Mis padres debían enfrentarse a este terrible e inexplicable contratiempo juntos. Despedirse de un hijo y hacerse cargo de otros cuatro. No existía prueba de amor más contundente. En la prosperidad y en la adversidad. En la salud y en la enfermedad. En la riqueza y en la pobreza.
Dos personas diferentes frente a una misma situación. El peor de los escenarios. Ese que nunca imaginas.
Capítulo 2
Los dones
«La adversidad tiene el don de despertar talentos que en la comodidad habrían permanecido dormidos».
Horacio (65 a. C.-8 a. C.)
Siempre he pensado que el grueso de los acontecimientos que suceden a lo largo de nuestra existencia está escrito. No tenemos control sobre los asuntos verdaderamente relevantes. Nuestra capacidad de abarcar la propia vida queda reducida a una fracción puramente humana: escoger un método de acción ante las diferentes disyuntivas o alternativas con las que nos sorprende el mañana.
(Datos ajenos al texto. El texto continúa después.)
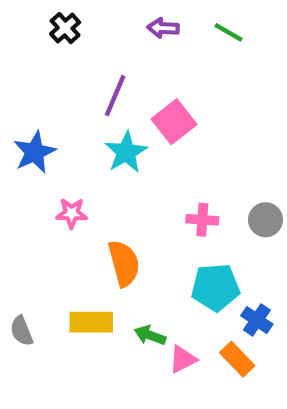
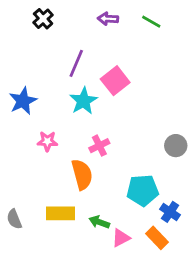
pink cross: (202, 220) -> (99, 146), moved, turned -30

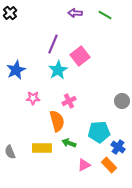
black cross: (43, 19) -> (10, 13), moved
green arrow: (99, 222) -> (69, 143), moved

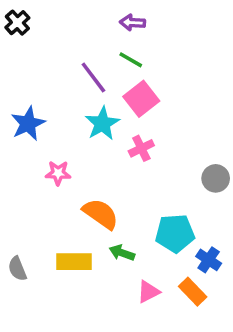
green line: (105, 15) -> (131, 60), moved
purple line: (53, 44) -> (93, 77), turned -60
pink cross: (69, 101) -> (141, 148), moved
orange semicircle: (57, 121) -> (101, 214), turned -40

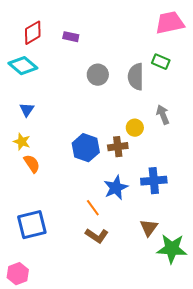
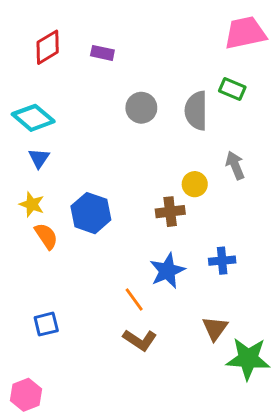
cyan diamond: (23, 66) -> (33, 118), moved
blue hexagon: (86, 148) -> (91, 213), moved
blue cross: (154, 181) -> (222, 261), size x0.7
blue square: (32, 225) -> (46, 324), size x0.6

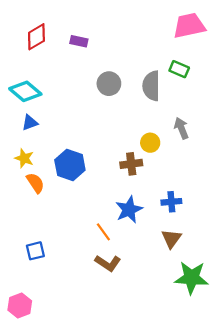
blue triangle: (39, 158) -> (30, 123), turned 36
brown triangle: (215, 328) -> (171, 239), moved

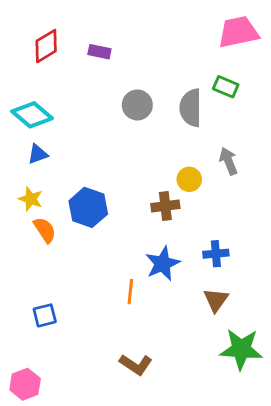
orange line: (103, 232) -> (130, 292), turned 42
brown L-shape: (108, 263) -> (136, 365), moved

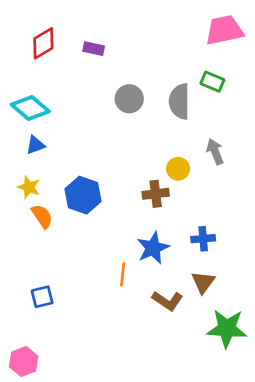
brown L-shape: (136, 365) -> (167, 301), moved

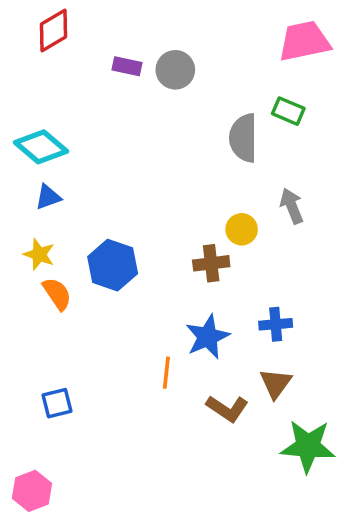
red diamond: (43, 43) -> (53, 30), moved
gray circle: (129, 99) -> (175, 70), moved

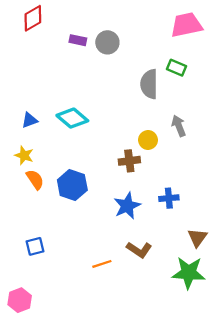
cyan diamond: (41, 147) -> (72, 118), moved
blue hexagon: (113, 265) -> (72, 185), moved
orange line: (166, 373) -> (102, 264), moved, turned 66
brown triangle: (276, 383) -> (197, 238), moved

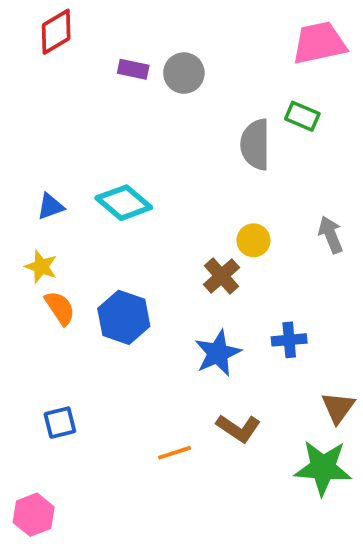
gray arrow: (179, 126) -> (331, 235), moved
brown cross: (129, 161) -> (222, 276), turned -35

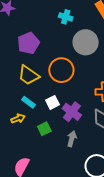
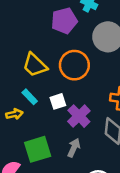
purple pentagon: (29, 43) -> (64, 21), moved
green square: (44, 129) -> (38, 149), moved, size x1.6

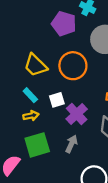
purple pentagon: (64, 21) -> (64, 24), turned 30
yellow arrow: (14, 114) -> (31, 116), moved

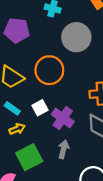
purple pentagon: (64, 24) -> (17, 30), moved

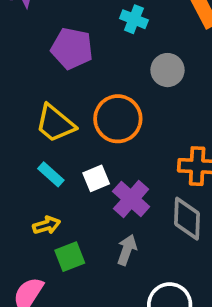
gray circle: (76, 37) -> (168, 70), size x0.7
yellow arrow: (17, 129) -> (47, 225), moved
green square: (29, 157) -> (70, 257), size x0.7

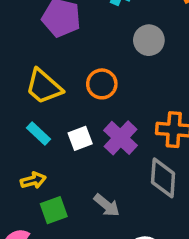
orange circle: (118, 119) -> (102, 84), size x0.7
purple cross: (131, 199) -> (121, 138), moved
gray arrow: (127, 250) -> (107, 205), turned 108

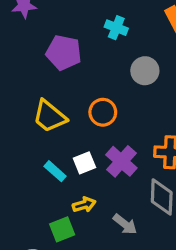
cyan rectangle: (38, 134) -> (55, 171), moved
yellow arrow: (33, 180) -> (84, 205), moved
gray arrow: (107, 205) -> (125, 224), moved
Somos sujetos activos en el cómo, no en el qué.
Creo que cuando una persona nace, automáticamente recibe una serie de dones acordes al tipo de circunstancias que va a experimentar en su camino. Con ellos podrá, no solo dejar una huella imborrable en aquel que los descubra, sino confrontar los obstáculos de un modo más llevadero. Son regalos excepcionales que poseen un valor incalculable y, llegado el momento, se transforman en herramientas indispensables para encarar situaciones adversas.